(Stored data entries)
:::

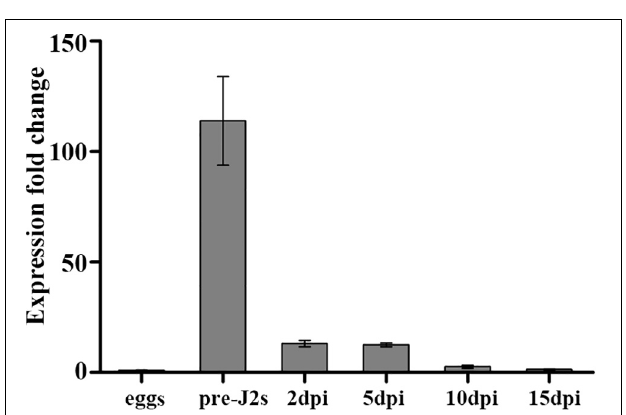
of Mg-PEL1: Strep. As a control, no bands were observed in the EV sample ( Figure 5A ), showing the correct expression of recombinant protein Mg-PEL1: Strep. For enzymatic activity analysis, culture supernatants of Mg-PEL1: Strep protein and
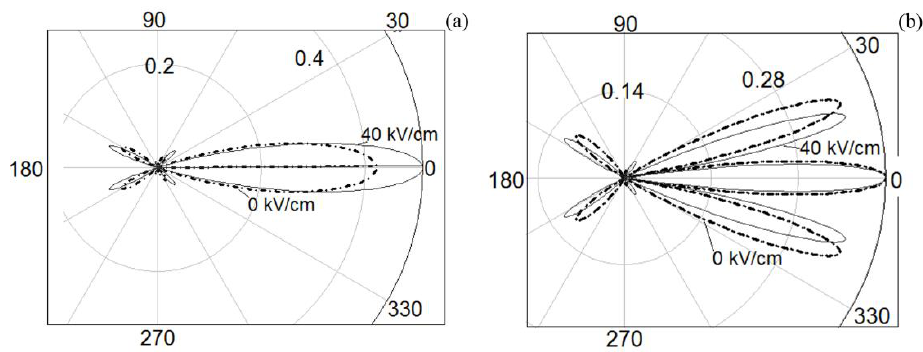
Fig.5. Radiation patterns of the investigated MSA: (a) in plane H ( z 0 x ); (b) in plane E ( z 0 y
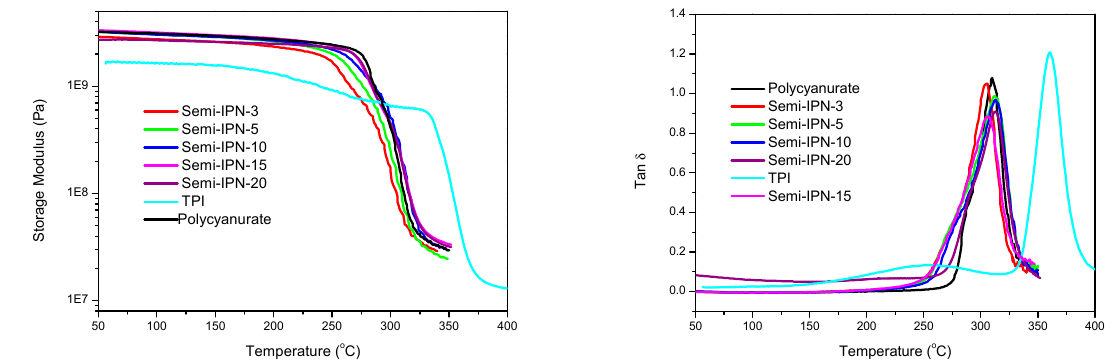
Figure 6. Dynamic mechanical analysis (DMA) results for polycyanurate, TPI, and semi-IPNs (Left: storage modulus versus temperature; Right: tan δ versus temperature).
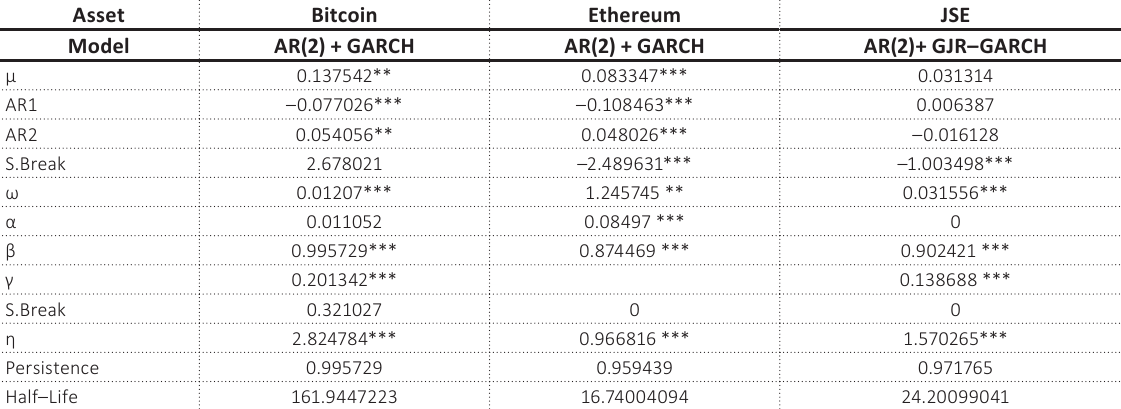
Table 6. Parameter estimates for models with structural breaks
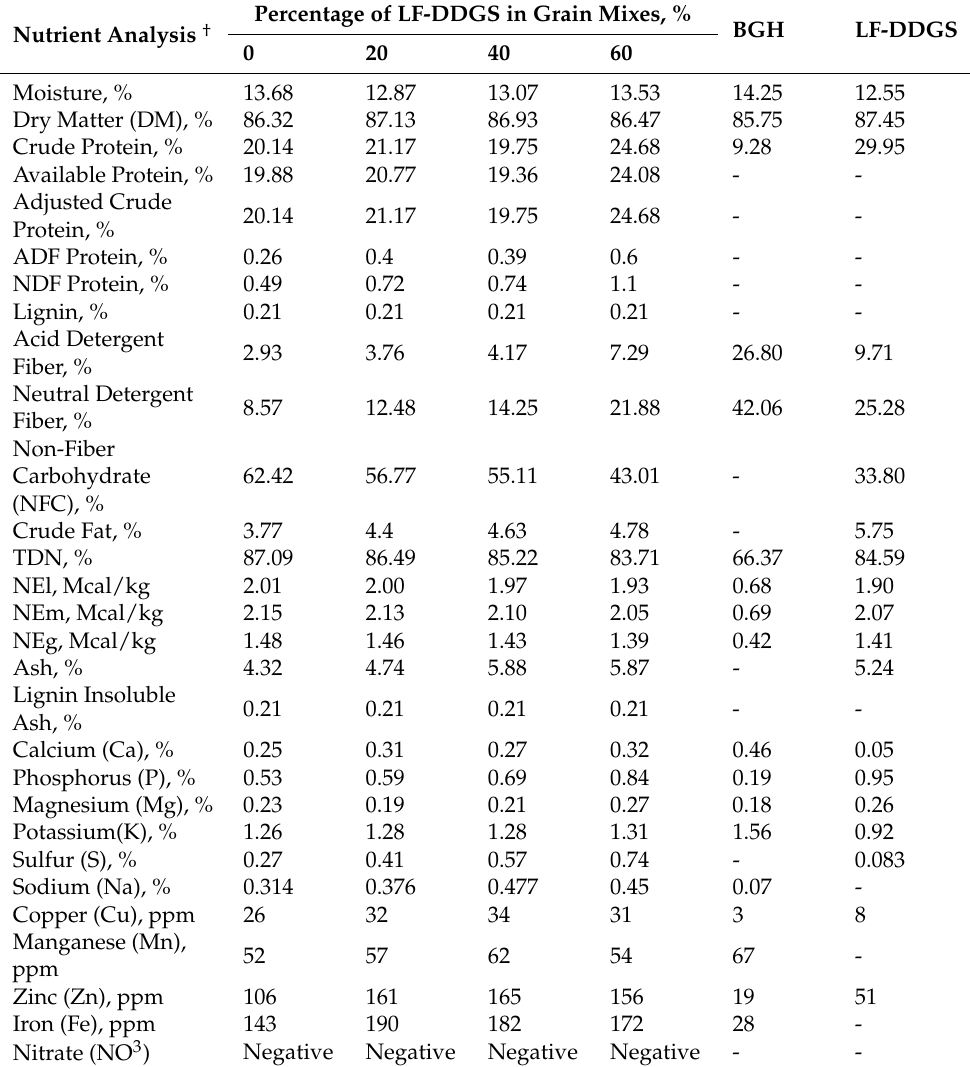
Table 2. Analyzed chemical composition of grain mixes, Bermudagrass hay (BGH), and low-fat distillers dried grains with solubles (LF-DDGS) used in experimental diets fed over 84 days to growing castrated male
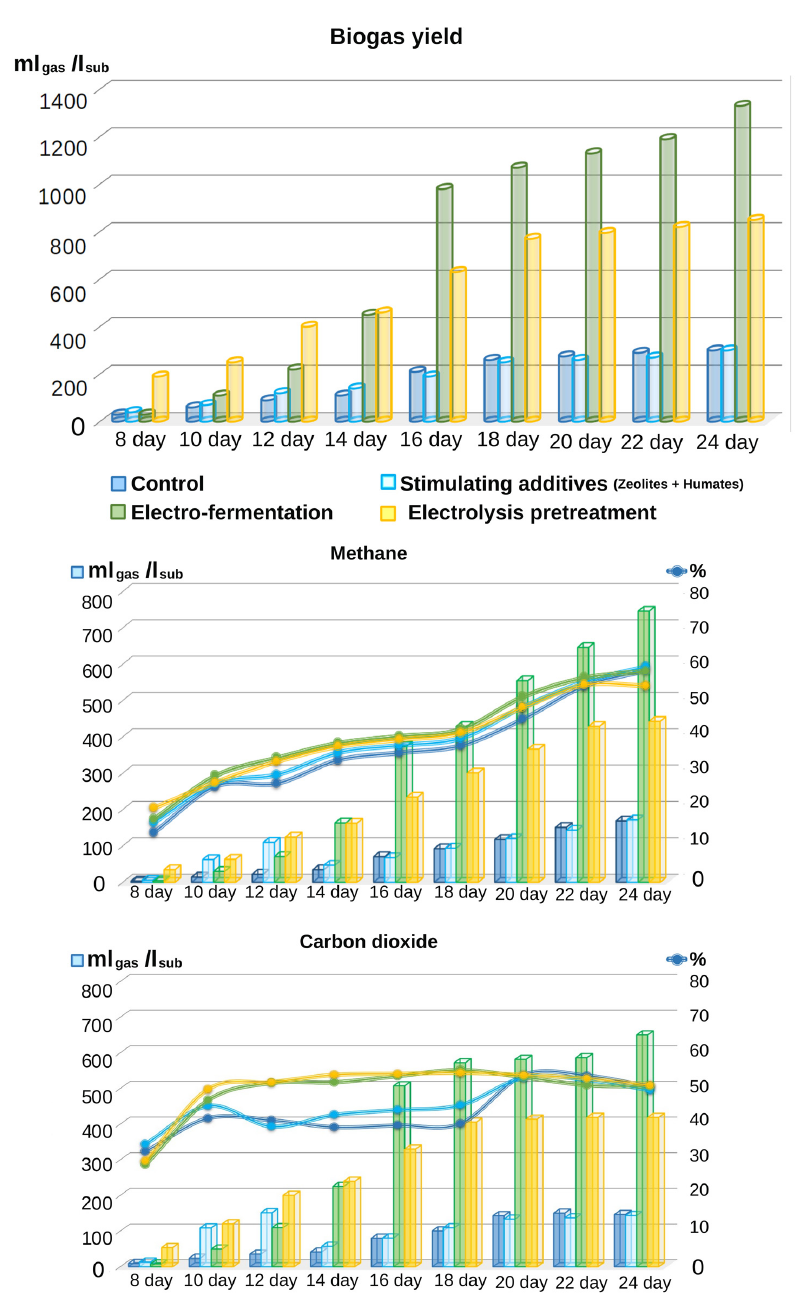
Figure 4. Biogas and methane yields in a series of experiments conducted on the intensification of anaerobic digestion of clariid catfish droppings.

:::

* [ACTIVITY]
Return nothing except the lines from the line with "Table 2. Analyzed" through the last line of the records above, copied exactly and without pictures.

* [RESPONSE TO THE TASK]
Table 2. Analyzed chemical composition of grain mixes, Bermudagrass hay (BGH), and low-fat distillers dried grains with solubles (LF-DDGS) used in experimental diets fed over 84 days to growing castrated male
Figure 4. Biogas and methane yields in a series of experiments conducted on the intensification of anaerobic digestion of clariid catfish droppings.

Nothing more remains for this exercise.